Si ces clauses sont valables en principe, elles ne peuvent avoir pour effet de couvrir une manœuvre frauduleuse manifeste. Ainsi, la jurisprudence considère qu’elles ne sauraient faire obstacle à l’application de l’article L. 113-8 dans les cas de réticence ou de déclaration mensongère caractérisée (Cass. 1re civ., 20 juin 2000, n° 98-10.655). La clause d’incontestabilité doit donc être interprétée avec rigueur, et ne saurait priver l’assureur de la faculté d’agir contre l’assuré de mauvaise foi.

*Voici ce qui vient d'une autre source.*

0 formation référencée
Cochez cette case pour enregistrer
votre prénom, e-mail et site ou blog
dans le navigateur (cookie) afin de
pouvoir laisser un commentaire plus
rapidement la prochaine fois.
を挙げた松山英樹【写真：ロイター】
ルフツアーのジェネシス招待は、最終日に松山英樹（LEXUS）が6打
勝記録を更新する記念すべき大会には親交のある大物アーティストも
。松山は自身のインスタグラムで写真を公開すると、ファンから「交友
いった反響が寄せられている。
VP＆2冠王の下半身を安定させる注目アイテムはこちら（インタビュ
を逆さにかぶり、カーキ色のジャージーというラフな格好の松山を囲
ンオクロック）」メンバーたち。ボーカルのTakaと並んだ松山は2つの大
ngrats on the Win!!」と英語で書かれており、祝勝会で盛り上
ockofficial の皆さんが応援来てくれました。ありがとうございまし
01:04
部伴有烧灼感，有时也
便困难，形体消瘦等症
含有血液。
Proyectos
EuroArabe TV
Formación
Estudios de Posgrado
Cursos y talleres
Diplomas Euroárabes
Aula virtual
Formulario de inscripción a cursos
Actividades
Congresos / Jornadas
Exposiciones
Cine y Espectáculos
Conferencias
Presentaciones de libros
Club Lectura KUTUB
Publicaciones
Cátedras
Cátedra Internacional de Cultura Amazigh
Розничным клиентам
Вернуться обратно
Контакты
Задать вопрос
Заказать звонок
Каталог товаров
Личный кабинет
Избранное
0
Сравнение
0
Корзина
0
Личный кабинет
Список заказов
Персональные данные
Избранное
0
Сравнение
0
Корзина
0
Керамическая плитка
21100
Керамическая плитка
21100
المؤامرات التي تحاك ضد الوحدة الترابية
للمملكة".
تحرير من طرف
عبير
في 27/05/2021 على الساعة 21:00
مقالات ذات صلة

==>Les correctifs tenant à l’ordre public de protection
Enfin, certaines hypothèses spécifiques appellent une modulation des effets de la nullité, au nom de l’ordre public de protection, en particulier lorsque sont en cause des victimes d’accidents de la circulation. En vertu des articles L. 211-1 et L. 211-7-1 du Code des assurances, introduits à la suite de la jurisprudence Fidelidade (CJUE, 20 juill. 2017, aff. C-287/16), la nullité n’est pas opposable aux tiers victimes d’un accident impliquant un véhicule terrestre à moteur, même si elle repose sur une fausse déclaration intentionnelle du souscripteur (Cass. 2e civ., 16 janv. 2020, n° 18-23.381).